The announcement of the "first developer-oriented version of the Dart SDK" comes on the one-year anniversary of Dart's introduction as a technology preview. The open-source Dart project includes an object-oriented, class-based language, tools, and libraries for building large-scale, structured Web applications. According to the announcement page, the SDK includes:
You can download the various pieces here.

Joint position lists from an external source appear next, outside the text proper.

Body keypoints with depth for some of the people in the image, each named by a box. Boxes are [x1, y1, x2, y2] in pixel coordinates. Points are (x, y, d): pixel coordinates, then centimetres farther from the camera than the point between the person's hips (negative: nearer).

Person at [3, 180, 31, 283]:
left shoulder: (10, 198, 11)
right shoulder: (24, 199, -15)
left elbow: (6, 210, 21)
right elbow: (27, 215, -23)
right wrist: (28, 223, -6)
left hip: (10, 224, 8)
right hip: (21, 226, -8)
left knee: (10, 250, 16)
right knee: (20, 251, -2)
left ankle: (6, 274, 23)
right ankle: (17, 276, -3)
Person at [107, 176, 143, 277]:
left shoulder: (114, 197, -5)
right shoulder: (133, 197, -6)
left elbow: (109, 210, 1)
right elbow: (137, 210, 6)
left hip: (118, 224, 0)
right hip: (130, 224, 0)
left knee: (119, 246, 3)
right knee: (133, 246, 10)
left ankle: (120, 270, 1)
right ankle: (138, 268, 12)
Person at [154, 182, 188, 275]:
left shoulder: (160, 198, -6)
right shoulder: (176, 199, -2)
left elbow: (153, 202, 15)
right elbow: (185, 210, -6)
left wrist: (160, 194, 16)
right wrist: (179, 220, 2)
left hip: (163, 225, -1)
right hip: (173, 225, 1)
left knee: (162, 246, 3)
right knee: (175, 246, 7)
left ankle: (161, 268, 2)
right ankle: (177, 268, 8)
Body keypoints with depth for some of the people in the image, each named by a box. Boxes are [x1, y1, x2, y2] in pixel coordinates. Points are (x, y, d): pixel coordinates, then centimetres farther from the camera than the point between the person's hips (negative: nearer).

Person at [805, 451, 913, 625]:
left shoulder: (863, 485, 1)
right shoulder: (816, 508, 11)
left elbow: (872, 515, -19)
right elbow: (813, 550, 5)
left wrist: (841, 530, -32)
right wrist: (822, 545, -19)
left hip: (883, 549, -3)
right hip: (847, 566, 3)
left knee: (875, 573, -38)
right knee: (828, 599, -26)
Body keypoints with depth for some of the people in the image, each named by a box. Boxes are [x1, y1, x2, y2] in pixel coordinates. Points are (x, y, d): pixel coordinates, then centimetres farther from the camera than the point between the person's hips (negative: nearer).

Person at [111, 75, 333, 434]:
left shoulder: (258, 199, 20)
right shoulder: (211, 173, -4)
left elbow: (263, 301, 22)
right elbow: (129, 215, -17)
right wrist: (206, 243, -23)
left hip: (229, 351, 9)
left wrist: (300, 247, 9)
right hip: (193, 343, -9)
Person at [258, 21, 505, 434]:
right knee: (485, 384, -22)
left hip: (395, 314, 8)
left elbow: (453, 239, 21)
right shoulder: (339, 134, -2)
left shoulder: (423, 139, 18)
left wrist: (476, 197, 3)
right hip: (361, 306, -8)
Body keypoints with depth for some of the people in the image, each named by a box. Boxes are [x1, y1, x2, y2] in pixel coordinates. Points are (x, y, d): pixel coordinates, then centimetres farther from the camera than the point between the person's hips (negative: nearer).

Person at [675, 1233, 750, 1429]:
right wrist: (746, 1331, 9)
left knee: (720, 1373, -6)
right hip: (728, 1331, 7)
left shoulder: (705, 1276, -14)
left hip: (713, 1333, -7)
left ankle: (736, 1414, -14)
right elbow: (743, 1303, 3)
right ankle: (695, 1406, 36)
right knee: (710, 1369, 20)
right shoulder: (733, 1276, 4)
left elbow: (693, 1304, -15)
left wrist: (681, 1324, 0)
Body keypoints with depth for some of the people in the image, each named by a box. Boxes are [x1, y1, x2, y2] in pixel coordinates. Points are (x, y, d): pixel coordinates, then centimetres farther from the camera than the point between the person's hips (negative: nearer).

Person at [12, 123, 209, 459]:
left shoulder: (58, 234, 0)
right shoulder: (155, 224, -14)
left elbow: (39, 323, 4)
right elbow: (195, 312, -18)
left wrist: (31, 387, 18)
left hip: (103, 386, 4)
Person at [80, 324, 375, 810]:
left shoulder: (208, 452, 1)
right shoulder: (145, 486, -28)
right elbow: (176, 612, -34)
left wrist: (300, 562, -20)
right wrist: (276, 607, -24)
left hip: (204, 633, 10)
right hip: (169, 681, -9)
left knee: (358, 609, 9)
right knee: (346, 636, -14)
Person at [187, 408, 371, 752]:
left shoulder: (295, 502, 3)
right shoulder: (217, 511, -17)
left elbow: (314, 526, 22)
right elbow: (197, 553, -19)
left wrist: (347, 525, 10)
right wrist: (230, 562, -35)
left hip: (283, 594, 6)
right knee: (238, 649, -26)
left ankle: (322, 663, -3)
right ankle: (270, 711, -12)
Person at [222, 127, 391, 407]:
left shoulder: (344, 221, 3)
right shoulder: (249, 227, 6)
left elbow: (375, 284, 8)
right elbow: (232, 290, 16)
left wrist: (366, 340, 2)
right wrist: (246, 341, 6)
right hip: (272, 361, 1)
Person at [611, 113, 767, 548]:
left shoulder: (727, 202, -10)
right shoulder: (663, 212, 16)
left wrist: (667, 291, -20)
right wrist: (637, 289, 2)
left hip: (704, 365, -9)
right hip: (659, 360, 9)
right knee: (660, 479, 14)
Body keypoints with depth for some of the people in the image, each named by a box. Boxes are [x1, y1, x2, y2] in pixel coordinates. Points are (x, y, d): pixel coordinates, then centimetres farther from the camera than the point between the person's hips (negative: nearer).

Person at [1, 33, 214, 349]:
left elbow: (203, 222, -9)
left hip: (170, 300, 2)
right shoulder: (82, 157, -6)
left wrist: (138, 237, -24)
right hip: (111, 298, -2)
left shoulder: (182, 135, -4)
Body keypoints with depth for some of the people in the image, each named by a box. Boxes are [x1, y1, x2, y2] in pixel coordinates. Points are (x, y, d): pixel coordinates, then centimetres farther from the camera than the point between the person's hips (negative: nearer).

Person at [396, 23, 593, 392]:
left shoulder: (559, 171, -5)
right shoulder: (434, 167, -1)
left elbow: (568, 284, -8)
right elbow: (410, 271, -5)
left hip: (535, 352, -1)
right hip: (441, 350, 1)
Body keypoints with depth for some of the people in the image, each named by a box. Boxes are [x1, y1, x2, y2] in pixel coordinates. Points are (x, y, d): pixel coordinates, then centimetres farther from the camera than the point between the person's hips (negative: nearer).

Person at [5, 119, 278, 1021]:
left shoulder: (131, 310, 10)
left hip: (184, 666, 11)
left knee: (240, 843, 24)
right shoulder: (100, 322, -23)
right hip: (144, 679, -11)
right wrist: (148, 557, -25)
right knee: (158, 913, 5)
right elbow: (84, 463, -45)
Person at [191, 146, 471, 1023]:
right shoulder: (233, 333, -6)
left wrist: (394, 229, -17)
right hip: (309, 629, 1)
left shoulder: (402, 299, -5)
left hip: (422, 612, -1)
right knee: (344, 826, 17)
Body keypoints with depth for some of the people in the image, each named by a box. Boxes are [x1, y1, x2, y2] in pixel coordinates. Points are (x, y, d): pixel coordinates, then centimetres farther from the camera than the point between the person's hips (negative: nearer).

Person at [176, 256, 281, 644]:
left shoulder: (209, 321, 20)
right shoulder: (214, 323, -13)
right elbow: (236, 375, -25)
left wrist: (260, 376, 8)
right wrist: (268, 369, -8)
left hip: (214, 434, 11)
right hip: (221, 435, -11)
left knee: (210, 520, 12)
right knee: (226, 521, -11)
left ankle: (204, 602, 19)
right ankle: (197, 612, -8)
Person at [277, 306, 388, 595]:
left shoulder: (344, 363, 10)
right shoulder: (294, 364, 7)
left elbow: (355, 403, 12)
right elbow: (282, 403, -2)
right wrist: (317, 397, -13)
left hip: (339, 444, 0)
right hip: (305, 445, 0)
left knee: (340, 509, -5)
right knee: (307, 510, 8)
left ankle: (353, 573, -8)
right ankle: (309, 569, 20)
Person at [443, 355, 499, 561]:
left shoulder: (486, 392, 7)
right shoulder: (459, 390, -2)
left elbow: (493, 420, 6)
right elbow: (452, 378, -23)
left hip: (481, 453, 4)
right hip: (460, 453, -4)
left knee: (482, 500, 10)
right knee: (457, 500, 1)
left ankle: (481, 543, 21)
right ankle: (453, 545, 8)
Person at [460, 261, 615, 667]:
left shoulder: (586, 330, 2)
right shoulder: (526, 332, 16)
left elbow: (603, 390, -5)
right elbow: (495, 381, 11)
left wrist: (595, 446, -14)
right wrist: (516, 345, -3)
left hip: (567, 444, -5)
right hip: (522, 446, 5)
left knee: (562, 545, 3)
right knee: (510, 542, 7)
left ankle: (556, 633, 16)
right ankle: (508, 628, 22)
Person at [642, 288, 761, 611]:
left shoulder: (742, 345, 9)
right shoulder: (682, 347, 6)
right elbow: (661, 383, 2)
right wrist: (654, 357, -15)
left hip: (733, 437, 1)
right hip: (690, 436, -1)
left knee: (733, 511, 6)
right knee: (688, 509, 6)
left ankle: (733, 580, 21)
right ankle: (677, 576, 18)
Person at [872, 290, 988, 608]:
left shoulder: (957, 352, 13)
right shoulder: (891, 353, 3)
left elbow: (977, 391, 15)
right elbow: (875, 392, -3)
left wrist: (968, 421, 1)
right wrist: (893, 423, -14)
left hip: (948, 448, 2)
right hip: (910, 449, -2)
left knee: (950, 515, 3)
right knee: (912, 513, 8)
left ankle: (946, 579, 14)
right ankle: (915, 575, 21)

Almost two years ago, a year before the Dart preview was introduced, a leaked memo out of Google telegraphed the company's thinking about JavaScript. The memo, by Googler Mark S. Miller, summarized the thinking of Google engineers coming out of an internal JavaScript summit. JavaScript, the memo said, "has fundamental flaws that cannot be fixed merely by evolving the language." Google would continue participating in the evolution of ECMAScript through the T39 standards group, but also intended to pursue development of Dart (then called Dash), whose aim was "ultimately to replace JavaScript as the lingua franca of Web development on the open Web platform."
For Dart to fulfill its wider ambitions, it would have to be adopted by all of the major browser vendors. Here are three reasons why this is not going to happen. 1.) Apple and Google are bitter rivals at this point. 2.) Microsoft has come out with its own solution to what it perceives as JavaScript's shortcomings -- TypeScript -- and delivered Dart a dismissive backhand when introducing it. 3.) Firefox is well down the road towards implementing the standards-track ECMAScript 6.
It's possible that by now Google has effectively given up on the dream of replacing JavaScript. The company may simply want the language for its own development projects. (Microsoft, for its part, said as much about TypeScript.)
At least some communities must be using Dart for more than just exploratory and learning purposes. The language shows up on RedMonk's annual survey of language popularity, though it's nowhere near the desirable upper-right grid square. To be precise, Dart is two squares down and three to the left of where it wants to be.
We'll give the final word to Douglas Crockford, inventor of JSON and author of JavaScript: The Good Parts. In this video of a talk at Yahoo, he famously said: "If I could take a clean sheet of paper and write [a new language] that retains all the goodness of [JavaScript] ... I would not have come up with anything like Dart."